A PEC terá de ser aprovada primeiro pela Comissão de Constituição e Justiça (CCJ) do Senado antes de ser votada em plenário. Se o texto avançar sem mudanças, parte das novas regras começará a valer 60 dias após a promulgação da emenda constitucional. A votação em 1º turno teve 472 votos favoráveis ante 22 contrários dos deputados. No 2º turno, o texto obteve o placar de 461 contra 19.
Transição para 40 horas
Segundo o texto, a redução da carga horária semanal será sem redução de salários e haverá uma transição para chegar às 40 horas.Depois de dois meses da publicação da futura emenda constitucional, já valerão os dois dias de descanso remunerado por semana, um dos quais preferencialmente aos domingos. Também a partir desse prazo o trabalhador registrado na Consolidação das Leis do Trabalho (CLT) contará com carga horária semanal de 42 horas. Em 14 meses depois da promulgação, a jornada será de 40 horas por semana.
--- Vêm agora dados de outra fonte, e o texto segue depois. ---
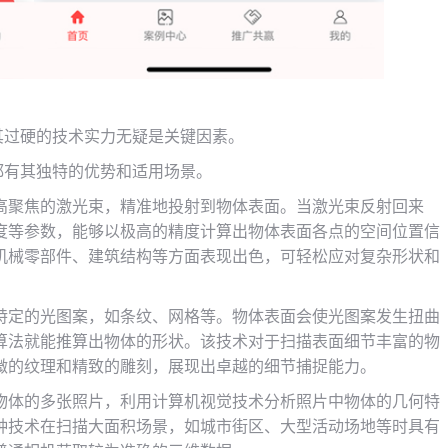
，其过硬的技术实力无疑是关键因素。
术都有其独特的优势和适用场景。
高聚焦的激光束，精准地投射到物体表面。当激光束反射回来
度等参数，能够以极高的精度计算出物体表面各点的空间位置信
机械零部件、建筑结构等方面表现出色，可轻松应对复杂形状和
特定的光图案，如条纹、网格等。物体表面会使光图案发生扭曲
算法就能推算出物体的形状。该技术对于扫描表面细节丰富的物
微的纹理和精致的雕刻，展现出卓越的细节捕捉能力。
物体的多张照片，利用计算机视觉技术分析照片中物体的几何特
种技术在扫描大面积场景，如城市街区、大型活动场地等时具有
Durante esse prazo de um ano, convenção ou acordo coletivo de trabalho poderão ampliar a duração diária do trabalho normal (além de 8 horas diárias) para viabilizar a transição de 42 horas, respeitado o repouso remunerado de dois dias.
Regimes diferenciados
Apesar de a PEC garantir parâmetros mínimos (40 horas e dois dias de descanso), ela permite que leis ordinárias estabeleçam condições e hipóteses de regimes diferenciados. Para esses casos, como da escala 12×36 e atividades essenciais de saúde, segurança, transporte e limpeza urbana e outros, convenções ou acordos coletivos de trabalho poderão, excepcionalmente, prever um regime de compensação a fim de assegurar, na média, dois dias de repouso semanal remunerado dentro do mês-calendário. Assim, os dias de folga semanal poderiam ser acumulados para serem tirados em outro período no mês, garantido que pelo menos um dos dias seja após uma semana de trabalho.